* **ACTIVITY**
Locate the line that contains "outside the image." in the entries below, then repeat it and every following line through the line that contains "49: (452, 288, 7.12)", exactly, and no others.

* **WORKING DATA**
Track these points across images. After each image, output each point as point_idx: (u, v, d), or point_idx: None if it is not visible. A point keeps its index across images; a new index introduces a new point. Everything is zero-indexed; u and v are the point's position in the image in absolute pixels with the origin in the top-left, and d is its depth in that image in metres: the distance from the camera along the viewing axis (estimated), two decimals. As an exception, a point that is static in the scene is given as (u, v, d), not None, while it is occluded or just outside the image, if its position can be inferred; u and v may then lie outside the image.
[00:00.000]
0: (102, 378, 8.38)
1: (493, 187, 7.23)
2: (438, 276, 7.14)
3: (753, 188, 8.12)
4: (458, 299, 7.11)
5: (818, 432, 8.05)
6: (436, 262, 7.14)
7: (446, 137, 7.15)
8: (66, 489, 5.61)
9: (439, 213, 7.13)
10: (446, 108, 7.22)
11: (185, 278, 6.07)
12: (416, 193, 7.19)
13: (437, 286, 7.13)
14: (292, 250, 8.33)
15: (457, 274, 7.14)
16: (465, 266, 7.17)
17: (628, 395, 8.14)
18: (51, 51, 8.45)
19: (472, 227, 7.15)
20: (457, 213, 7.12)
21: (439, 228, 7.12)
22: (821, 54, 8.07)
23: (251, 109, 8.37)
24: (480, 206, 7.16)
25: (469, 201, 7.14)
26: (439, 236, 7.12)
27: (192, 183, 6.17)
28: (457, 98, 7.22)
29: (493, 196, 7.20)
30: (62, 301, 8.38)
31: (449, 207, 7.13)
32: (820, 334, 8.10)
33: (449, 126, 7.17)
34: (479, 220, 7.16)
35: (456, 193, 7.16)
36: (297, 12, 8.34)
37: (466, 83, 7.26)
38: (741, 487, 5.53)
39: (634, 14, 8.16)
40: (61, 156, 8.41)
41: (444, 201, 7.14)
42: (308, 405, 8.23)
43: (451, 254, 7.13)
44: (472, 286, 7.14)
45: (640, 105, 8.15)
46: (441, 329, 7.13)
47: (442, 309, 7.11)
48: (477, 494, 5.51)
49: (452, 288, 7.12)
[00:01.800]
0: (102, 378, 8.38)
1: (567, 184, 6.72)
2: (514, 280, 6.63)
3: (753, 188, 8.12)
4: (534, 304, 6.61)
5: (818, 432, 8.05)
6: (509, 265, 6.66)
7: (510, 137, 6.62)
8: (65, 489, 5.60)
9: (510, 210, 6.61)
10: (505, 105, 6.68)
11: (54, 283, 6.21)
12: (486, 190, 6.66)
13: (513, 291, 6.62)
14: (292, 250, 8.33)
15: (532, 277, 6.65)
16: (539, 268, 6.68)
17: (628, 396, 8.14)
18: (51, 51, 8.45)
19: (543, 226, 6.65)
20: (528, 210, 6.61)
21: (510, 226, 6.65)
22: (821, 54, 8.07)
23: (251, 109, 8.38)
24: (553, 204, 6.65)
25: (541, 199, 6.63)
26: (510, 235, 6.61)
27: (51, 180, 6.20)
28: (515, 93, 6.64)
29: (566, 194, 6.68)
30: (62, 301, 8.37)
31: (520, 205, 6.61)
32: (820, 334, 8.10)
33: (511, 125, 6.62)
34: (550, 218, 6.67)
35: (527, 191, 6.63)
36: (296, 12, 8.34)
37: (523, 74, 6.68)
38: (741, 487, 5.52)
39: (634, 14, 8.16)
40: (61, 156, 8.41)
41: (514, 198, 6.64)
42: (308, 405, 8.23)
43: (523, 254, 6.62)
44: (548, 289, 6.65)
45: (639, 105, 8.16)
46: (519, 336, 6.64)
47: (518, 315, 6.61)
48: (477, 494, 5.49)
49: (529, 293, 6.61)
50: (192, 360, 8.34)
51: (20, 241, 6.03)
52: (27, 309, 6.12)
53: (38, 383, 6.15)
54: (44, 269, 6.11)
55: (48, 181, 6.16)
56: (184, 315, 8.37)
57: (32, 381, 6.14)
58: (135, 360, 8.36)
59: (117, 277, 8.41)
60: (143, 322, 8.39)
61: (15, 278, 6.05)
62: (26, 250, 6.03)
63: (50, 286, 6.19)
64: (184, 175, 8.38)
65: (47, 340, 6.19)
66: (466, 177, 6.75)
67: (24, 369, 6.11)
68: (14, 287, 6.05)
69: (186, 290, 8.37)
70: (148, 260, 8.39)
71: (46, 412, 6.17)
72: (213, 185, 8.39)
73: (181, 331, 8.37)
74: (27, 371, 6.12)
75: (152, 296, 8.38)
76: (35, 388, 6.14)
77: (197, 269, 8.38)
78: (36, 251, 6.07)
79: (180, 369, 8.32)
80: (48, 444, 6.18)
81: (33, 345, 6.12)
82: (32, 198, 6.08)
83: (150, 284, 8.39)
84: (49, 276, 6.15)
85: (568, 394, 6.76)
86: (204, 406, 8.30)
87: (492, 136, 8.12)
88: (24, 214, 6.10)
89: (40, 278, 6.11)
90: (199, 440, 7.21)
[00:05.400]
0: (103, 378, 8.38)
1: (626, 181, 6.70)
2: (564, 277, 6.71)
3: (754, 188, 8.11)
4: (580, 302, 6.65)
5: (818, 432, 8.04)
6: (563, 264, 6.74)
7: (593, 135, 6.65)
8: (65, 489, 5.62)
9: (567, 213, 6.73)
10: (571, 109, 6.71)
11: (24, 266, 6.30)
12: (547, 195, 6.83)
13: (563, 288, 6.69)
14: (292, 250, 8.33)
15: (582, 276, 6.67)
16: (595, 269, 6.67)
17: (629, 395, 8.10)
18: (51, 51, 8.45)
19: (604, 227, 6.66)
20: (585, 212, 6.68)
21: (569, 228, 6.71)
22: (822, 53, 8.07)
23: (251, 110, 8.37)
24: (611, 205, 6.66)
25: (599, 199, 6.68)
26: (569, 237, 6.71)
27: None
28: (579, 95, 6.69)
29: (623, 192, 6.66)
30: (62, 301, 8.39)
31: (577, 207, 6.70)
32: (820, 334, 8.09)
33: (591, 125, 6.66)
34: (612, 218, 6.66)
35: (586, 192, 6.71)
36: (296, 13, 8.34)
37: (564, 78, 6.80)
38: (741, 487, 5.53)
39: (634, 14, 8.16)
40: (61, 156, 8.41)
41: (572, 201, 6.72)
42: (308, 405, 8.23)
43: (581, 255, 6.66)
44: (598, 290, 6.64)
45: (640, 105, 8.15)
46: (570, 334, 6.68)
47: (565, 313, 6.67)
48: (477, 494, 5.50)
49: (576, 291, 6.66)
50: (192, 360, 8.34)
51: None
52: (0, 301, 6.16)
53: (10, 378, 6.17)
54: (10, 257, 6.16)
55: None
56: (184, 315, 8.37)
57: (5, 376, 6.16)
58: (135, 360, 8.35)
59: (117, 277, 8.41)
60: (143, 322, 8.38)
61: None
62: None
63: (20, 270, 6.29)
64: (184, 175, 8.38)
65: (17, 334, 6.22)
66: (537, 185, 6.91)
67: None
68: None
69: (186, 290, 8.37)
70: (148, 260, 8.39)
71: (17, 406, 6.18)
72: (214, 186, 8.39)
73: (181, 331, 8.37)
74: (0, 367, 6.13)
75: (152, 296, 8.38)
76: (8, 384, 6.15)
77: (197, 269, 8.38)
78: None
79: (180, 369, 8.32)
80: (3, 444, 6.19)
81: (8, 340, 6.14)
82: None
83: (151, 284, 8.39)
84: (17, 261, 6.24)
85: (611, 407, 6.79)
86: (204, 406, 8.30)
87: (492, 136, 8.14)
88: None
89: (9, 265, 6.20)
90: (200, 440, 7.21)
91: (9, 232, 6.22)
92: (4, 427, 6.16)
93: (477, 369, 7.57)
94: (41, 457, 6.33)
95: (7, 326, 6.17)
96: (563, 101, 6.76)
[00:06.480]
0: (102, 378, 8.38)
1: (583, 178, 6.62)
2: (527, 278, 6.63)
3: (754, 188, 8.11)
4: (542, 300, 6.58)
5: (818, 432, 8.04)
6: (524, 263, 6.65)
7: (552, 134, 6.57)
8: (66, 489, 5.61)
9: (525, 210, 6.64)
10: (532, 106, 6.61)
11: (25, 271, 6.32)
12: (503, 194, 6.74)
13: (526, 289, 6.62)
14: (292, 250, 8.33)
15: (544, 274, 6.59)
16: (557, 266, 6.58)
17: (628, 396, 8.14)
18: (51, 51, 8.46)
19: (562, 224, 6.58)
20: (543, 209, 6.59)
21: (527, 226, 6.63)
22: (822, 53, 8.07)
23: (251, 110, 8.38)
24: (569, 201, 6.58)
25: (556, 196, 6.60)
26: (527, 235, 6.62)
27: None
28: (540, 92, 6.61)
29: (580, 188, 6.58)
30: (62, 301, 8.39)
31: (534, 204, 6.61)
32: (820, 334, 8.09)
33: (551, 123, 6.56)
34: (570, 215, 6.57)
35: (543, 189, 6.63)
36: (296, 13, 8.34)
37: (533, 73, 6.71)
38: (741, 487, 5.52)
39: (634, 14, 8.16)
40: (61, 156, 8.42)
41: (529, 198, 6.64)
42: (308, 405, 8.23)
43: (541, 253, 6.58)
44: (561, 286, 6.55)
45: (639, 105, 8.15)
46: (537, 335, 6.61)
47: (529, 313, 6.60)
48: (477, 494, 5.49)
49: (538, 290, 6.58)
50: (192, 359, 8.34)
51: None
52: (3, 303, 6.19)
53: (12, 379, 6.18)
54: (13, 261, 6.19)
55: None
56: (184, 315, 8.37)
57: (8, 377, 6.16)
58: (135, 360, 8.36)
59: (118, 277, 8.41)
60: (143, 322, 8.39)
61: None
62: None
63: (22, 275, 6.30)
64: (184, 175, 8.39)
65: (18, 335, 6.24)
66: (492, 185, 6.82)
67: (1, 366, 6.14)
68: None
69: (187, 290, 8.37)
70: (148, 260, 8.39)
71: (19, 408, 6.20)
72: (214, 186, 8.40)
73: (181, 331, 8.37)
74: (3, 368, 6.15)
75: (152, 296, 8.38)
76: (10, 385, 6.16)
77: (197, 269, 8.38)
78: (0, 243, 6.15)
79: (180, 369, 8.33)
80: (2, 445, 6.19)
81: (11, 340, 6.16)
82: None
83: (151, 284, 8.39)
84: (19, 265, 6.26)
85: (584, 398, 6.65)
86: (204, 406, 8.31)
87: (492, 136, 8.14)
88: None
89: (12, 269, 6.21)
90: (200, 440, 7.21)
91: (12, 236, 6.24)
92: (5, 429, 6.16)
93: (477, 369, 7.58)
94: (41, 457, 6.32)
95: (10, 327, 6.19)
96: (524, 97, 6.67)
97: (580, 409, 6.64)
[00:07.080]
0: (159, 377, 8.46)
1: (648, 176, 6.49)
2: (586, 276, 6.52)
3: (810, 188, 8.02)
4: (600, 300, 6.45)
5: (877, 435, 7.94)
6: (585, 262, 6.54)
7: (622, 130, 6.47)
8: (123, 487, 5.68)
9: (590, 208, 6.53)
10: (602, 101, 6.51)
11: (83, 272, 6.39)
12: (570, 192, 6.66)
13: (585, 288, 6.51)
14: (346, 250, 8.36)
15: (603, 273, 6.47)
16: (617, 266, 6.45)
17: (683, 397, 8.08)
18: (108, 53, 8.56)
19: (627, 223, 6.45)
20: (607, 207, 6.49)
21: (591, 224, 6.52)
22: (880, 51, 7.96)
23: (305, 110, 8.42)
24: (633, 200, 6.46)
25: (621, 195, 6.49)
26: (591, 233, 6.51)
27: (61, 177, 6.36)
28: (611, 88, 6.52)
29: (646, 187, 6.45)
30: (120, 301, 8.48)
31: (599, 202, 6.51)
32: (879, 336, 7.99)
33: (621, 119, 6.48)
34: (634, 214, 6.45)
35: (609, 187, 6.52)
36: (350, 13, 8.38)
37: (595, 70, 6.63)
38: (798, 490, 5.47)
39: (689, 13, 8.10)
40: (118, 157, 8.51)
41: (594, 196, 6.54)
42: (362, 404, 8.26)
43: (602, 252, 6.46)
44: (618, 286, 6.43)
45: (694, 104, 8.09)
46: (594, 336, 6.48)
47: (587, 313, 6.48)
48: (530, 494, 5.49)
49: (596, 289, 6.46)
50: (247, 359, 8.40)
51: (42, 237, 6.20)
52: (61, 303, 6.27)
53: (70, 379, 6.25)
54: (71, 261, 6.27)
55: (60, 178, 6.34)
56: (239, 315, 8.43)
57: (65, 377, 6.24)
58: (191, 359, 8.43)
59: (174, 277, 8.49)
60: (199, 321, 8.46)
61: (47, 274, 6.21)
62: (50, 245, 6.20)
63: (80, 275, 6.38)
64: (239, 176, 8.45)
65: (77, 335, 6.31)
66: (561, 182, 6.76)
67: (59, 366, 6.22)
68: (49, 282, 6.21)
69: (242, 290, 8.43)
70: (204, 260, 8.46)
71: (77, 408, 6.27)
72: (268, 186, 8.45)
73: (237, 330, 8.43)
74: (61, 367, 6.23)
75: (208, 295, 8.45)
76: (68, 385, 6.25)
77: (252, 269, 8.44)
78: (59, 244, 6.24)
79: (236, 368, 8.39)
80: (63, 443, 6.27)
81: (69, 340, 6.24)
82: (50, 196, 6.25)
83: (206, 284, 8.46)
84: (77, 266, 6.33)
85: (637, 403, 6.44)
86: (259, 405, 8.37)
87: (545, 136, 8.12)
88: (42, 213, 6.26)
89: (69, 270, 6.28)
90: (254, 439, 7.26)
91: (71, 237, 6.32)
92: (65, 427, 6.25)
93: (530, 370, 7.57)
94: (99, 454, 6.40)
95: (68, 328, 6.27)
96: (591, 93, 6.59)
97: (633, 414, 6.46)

---

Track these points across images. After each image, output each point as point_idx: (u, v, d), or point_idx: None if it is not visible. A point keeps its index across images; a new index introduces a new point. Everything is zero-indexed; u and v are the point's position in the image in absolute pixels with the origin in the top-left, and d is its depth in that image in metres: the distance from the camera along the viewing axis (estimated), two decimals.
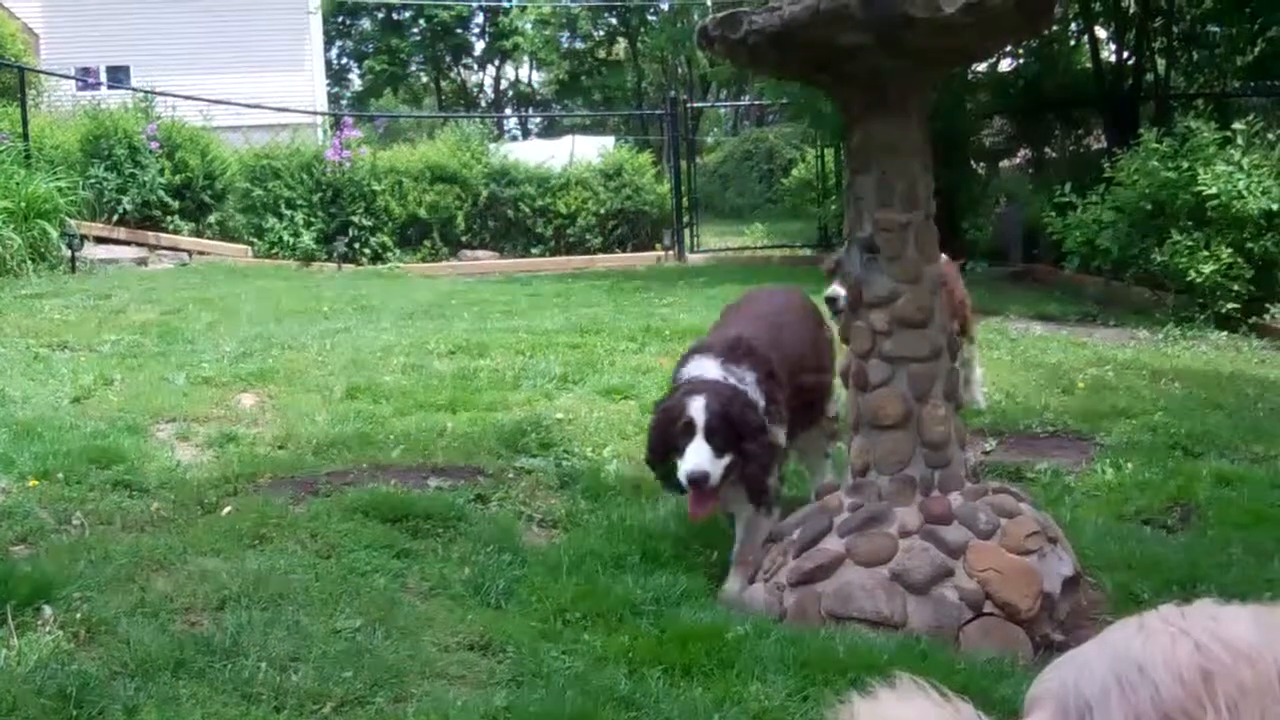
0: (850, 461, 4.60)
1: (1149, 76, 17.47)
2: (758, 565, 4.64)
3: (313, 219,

* **REPLY**
Track these points across images. After each image, output each point as point_idx: (u, v, d), or point_idx: None if it is not visible. A point keeps its index across images; a new index introduces a new point. Everything is zero-indexed; u and v are the point's position in the image in absolute pixels with the origin in the top-left, and d is its depth in that image in metres: the distance from the camera along the viewing axis (estimated), two decimals. As an exception, a point that is static in the scene is given as (u, v, d), not None, while it is occluded or just outside the image, if its position can be inferred; u and v may then lie outside the image.
[00:00.000]
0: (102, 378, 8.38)
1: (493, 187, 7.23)
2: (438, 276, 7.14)
3: (753, 188, 8.12)
4: (458, 299, 7.11)
5: (818, 432, 8.05)
6: (436, 262, 7.14)
7: (446, 137, 7.15)
8: (66, 489, 5.61)
9: (439, 213, 7.13)
10: (446, 108, 7.22)
11: (185, 278, 6.07)
12: (416, 193, 7.19)
13: (437, 286, 7.13)
14: (292, 250, 8.33)
15: (457, 274, 7.14)
16: (465, 266, 7.17)
17: (628, 395, 8.14)
18: (51, 51, 8.45)
19: (472, 227, 7.15)
20: (457, 213, 7.12)
21: (439, 228, 7.12)
22: (821, 54, 8.07)
23: (251, 109, 8.37)
24: (480, 206, 7.16)
25: (469, 201, 7.14)
26: (439, 236, 7.12)
27: (192, 183, 6.17)
28: (457, 98, 7.22)
29: (493, 196, 7.20)
30: (62, 301, 8.38)
31: (449, 207, 7.13)
32: (820, 334, 8.10)
33: (449, 126, 7.17)
34: (479, 220, 7.16)
35: (456, 193, 7.16)
36: (297, 12, 8.34)
37: (466, 83, 7.26)
38: (741, 487, 5.53)
39: (634, 14, 8.16)
40: (61, 156, 8.41)
41: (444, 201, 7.14)
42: (308, 405, 8.23)
43: (451, 254, 7.13)
44: (472, 286, 7.14)
45: (640, 105, 8.15)
46: (441, 329, 7.13)
47: (442, 309, 7.11)
48: (477, 494, 5.51)
49: (452, 288, 7.12)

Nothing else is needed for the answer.